As políticas públicas relacionadas à educação e à saúde no Brasil possuem uma relação intrínseca entre si no que tange ao direcionamento de ofertas de recursos do Estado e aos gerenciamentos das áreas. Como analisado, o período de redemocratização – em especial a década de 90 – possibilitou diversas mudanças na participação e no controle social de tais áreas, com avanços significativos nas políticas públicas de atendimento ao cidadão. Entretanto, pode-se inferir que as recomendações do Banco Mundial (no campo da saúde e da educação) e os ajustes neoliberais presentes a partir desta mesma época direcionaram o Brasil a um estado de constantes reformas e tentativas de sucateamento e privatização de políticas existentes.

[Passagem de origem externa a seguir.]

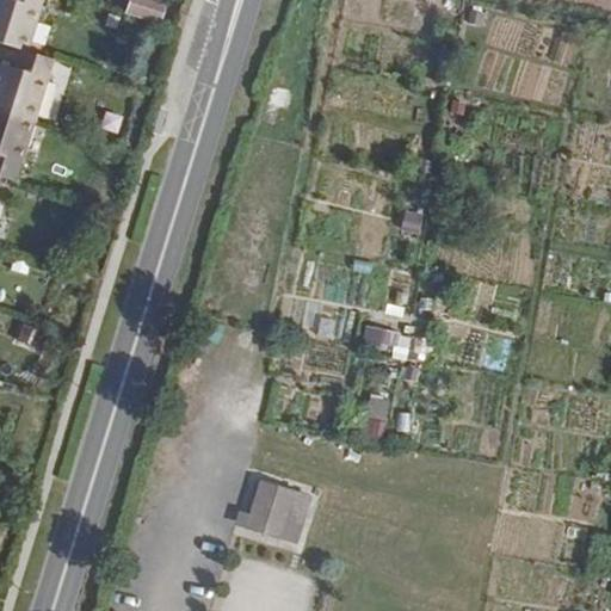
[(0,177),(14,183),(54,60),(28,51),(44,0),(0,0),(0,42),(14,47),(8,66),(0,63),(0,177)]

Pode-se dizer, por fim, que os mecanismos de intervenção do Banco Mundial e da política externa neoliberal continuam presentes através de empréstimos e programas voltados às esferas estaduais e municipais, influenciando diretamente o funcionamento do aparelho Estatal e a privatização de políticas sociais no campo da educação e da saúde. Há de se pensar que as recentes reformas na Constituição Federal desconfiguram, cada vez mais, o próprio Sistema Único de Saúde e sistema educacional, partindo de uma lógica privatista. Por isso, é de grande urgência a organização da sociedade civil em defesa do SUS e das diferentes políticas sociais existentes no campo da educação (PNE, FUNDEB, etc.), além do encaminhamento de recursos para a permanência legal destas políticas públicas de universalização e democratização de acessos.